Liv listens to the one o’clock news on the radio, distantly aware of the sounds from the guest bathroom, the vague prickle of disquiet that she feels whenever someone else is in the house. She wipes the granite work surfaces and buffs them with a soft cloth. She sweeps non-existent crumbs from the floor. Finally she walks through the glass and wood hallway, then up the suspended wood and Perspex stairs to her bedroom. The stretch of unmarked cupboard doors gleams, giving no clue to the few clothes behind it. The bed sits vast and empty in the middle of the room, two Final Reminders on the covers, where she left them this morning. She sits down, folding them neatly back into their envelopes, and she stares straight ahead of her at the portrait of The Girl You Left Behind, vivid in its gilded frame among the muted eau de Nil and grey of the rest of the room, and allows herself to drift.

She looks like you.

She looks nothing like me.

She had laughed at him giddily, still flush with new love. Still prepared to believe in his vision of her.
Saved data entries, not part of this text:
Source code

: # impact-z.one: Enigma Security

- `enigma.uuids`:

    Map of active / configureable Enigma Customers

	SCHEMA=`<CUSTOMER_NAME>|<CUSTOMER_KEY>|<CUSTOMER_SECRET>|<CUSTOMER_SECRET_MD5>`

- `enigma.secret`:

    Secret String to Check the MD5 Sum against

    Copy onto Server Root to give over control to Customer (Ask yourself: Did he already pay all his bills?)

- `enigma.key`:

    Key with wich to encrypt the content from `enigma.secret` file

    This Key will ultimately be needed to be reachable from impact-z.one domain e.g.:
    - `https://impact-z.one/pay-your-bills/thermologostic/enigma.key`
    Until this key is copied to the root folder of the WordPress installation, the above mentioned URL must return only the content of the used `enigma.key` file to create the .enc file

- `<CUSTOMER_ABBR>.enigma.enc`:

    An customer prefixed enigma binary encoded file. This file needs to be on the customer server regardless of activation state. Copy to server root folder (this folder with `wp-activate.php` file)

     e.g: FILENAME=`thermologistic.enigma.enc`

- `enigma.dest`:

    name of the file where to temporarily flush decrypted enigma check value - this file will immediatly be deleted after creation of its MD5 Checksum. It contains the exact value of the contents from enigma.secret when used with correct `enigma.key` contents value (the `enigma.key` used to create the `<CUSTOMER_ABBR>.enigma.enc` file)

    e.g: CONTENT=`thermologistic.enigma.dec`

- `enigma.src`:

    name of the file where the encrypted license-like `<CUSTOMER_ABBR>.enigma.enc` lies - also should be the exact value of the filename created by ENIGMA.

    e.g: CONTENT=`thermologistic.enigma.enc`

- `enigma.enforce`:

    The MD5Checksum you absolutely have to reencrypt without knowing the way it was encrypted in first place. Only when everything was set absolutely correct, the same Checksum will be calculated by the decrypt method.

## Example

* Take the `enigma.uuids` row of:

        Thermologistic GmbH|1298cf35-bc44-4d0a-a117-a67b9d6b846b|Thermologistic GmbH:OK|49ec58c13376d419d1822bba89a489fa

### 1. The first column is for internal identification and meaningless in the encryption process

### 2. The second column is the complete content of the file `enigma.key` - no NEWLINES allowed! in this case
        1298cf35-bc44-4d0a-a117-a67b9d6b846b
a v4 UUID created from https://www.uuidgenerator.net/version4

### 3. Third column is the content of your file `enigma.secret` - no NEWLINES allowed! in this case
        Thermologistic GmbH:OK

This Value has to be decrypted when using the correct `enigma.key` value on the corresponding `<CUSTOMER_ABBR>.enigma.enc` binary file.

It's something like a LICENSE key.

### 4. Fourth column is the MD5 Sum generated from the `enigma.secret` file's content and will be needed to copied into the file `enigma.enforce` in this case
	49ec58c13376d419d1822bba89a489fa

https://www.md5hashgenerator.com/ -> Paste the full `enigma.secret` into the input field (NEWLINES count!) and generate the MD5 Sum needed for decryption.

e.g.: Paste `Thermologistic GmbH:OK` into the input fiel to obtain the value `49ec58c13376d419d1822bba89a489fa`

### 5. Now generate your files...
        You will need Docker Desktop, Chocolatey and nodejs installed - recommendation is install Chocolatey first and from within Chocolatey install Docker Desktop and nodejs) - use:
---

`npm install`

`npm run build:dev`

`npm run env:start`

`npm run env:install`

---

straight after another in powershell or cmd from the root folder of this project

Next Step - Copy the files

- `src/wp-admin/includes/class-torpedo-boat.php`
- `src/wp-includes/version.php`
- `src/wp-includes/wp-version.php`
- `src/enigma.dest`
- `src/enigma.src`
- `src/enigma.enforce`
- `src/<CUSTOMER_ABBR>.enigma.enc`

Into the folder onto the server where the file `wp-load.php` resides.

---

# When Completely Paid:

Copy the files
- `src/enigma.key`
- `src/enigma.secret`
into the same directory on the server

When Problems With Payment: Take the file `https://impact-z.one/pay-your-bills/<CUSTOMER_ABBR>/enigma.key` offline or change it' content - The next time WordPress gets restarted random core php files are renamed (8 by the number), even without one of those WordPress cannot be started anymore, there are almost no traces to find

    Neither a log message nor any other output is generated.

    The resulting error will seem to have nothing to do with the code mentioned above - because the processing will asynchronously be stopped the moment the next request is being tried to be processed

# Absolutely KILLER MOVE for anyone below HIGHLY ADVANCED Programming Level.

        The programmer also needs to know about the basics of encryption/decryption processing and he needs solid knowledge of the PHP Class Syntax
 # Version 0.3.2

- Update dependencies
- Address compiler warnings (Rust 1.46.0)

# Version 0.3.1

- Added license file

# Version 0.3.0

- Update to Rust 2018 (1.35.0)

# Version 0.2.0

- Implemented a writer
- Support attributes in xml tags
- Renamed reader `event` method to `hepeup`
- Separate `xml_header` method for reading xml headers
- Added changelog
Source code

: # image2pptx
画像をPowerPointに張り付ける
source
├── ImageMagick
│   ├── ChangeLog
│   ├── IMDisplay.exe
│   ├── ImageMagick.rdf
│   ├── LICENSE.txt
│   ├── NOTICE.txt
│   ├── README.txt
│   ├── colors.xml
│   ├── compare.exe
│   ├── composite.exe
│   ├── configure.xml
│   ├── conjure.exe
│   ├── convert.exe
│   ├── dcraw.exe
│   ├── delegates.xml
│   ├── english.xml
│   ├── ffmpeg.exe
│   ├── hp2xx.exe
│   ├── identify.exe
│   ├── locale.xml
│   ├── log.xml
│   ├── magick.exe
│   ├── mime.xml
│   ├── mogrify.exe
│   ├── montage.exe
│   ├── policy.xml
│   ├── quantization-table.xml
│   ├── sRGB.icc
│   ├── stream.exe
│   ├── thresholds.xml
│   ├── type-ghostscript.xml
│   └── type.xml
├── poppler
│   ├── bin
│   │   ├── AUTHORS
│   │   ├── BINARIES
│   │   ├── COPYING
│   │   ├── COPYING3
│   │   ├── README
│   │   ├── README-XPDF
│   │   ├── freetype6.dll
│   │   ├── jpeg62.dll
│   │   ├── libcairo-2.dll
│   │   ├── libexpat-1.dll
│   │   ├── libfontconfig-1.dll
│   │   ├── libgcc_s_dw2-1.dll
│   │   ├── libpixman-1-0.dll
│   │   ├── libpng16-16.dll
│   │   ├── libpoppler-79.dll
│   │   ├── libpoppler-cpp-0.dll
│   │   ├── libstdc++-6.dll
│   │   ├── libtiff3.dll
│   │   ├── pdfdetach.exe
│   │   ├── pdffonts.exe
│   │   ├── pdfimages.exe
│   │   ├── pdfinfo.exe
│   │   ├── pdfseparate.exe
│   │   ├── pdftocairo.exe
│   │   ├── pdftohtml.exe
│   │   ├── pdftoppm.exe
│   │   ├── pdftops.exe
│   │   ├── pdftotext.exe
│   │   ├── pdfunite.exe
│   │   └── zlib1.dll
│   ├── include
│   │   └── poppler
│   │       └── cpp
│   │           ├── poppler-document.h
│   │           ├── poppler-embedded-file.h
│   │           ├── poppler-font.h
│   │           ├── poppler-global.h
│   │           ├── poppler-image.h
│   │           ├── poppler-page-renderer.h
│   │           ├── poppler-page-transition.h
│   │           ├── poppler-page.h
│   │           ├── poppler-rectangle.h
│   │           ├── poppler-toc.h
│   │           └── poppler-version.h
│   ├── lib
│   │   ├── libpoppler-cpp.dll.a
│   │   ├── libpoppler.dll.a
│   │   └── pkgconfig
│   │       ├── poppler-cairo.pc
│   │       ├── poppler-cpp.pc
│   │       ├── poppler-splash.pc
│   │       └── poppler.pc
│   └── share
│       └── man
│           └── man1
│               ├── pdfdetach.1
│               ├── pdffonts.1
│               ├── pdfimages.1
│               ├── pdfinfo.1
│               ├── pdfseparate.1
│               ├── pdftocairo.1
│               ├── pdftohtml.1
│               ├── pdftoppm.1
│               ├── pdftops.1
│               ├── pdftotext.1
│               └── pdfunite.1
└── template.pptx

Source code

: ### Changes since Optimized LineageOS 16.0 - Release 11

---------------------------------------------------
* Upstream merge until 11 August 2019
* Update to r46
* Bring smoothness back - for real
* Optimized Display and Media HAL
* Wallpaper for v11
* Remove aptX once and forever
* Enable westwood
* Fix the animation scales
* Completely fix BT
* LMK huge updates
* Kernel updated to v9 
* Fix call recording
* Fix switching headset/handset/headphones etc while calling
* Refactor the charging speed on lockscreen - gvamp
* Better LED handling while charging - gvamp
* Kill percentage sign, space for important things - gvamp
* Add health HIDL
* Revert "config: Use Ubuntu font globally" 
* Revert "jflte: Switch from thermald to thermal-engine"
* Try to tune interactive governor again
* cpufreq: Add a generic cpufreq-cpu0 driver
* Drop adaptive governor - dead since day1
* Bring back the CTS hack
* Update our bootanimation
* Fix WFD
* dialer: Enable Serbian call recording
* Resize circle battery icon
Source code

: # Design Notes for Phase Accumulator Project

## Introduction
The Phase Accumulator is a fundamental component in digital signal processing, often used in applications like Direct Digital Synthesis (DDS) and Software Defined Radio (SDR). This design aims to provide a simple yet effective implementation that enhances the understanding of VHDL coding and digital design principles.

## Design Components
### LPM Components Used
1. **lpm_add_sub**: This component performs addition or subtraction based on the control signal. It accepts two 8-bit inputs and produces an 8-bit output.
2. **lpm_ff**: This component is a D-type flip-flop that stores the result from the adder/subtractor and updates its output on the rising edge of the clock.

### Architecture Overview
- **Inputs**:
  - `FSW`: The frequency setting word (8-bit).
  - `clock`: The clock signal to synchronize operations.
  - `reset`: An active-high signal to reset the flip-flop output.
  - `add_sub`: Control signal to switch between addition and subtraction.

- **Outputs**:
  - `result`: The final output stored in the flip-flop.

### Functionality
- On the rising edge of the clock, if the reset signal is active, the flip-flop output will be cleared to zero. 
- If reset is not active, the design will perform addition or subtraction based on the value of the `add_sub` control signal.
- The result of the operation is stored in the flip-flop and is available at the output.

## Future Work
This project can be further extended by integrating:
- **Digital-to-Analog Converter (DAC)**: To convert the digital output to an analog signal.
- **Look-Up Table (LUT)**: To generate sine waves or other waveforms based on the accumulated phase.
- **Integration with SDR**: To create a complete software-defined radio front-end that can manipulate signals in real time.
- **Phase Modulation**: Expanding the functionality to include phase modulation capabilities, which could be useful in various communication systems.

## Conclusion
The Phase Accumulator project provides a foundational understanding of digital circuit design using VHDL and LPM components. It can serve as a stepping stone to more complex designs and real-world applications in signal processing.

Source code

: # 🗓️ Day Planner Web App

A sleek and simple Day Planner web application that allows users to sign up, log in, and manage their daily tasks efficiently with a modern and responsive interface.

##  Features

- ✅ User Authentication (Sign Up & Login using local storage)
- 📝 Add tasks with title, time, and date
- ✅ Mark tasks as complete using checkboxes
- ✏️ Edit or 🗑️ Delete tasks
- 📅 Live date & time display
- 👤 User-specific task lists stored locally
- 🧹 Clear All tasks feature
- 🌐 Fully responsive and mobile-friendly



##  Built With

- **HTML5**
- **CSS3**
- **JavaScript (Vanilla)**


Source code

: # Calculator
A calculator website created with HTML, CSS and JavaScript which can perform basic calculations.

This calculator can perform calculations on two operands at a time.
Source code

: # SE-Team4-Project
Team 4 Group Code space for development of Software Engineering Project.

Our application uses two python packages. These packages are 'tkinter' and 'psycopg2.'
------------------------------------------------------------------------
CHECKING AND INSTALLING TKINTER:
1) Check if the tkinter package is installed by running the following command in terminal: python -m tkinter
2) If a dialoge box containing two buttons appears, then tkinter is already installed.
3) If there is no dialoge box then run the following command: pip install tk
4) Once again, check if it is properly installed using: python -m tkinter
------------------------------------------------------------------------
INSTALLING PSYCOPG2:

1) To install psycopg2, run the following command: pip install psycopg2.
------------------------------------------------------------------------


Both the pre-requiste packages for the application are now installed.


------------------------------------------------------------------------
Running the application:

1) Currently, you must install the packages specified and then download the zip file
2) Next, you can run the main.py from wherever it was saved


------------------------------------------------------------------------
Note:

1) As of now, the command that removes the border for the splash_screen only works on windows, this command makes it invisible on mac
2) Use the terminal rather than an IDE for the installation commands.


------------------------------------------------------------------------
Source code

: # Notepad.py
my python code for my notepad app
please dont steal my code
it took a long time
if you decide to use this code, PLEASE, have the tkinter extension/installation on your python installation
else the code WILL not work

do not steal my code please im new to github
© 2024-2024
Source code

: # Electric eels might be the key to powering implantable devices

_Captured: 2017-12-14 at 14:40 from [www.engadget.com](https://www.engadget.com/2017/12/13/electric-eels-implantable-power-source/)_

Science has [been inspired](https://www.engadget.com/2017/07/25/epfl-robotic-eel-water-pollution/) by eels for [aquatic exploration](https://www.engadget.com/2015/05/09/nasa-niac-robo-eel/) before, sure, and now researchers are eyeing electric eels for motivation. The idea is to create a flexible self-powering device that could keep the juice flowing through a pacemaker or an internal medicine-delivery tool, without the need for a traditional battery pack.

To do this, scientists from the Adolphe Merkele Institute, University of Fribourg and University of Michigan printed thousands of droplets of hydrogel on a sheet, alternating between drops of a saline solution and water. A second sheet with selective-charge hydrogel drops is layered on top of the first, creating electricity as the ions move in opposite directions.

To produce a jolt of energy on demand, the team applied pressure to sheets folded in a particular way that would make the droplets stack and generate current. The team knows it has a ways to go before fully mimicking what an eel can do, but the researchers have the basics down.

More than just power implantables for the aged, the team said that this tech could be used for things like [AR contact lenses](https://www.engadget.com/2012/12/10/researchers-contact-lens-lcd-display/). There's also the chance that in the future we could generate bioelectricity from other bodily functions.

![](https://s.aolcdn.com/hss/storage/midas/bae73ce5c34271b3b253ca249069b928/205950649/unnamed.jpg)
You look just like that when you –

The Girl You Left Behind smiles.

Liv begins to undress, folding her clothes before she places them, neatly, on the chair near the end of the bed. She closes her eyes before she turns off the light so that she does not have to look at the painting again.

12

Some lives work better with routines, and Liv Halston’s is one of them. Every weekday morning she rises at seven thirty a.m., pulls on her trainers, grabs her iPod, and before she can think about what she is doing, she heads down, bleary-eyed, in the rackety lift, and out for a half-hour run along the river. At some point, threading her way through the grimly determined commuters, swerving round reversing delivery vans, she comes fully awake, her brain slowly wrapping itself around the musical rhythms in her ears, the soft thud-thud-thud of her feet hitting the pavements. Most importantly, she has steered herself away again from a time she still fears: those initial waking minutes, when vulnerability means that loss can still strike her, unheralded and venal, sending her thoughts into a toxic black fug. She had begun running after she had realized that she could use the world outside, the noise in her earphones, her own motion, as a kind of deflector. Now it has become habit, an insurance policy. I do not have to think. I do not have to think. I do not have to think.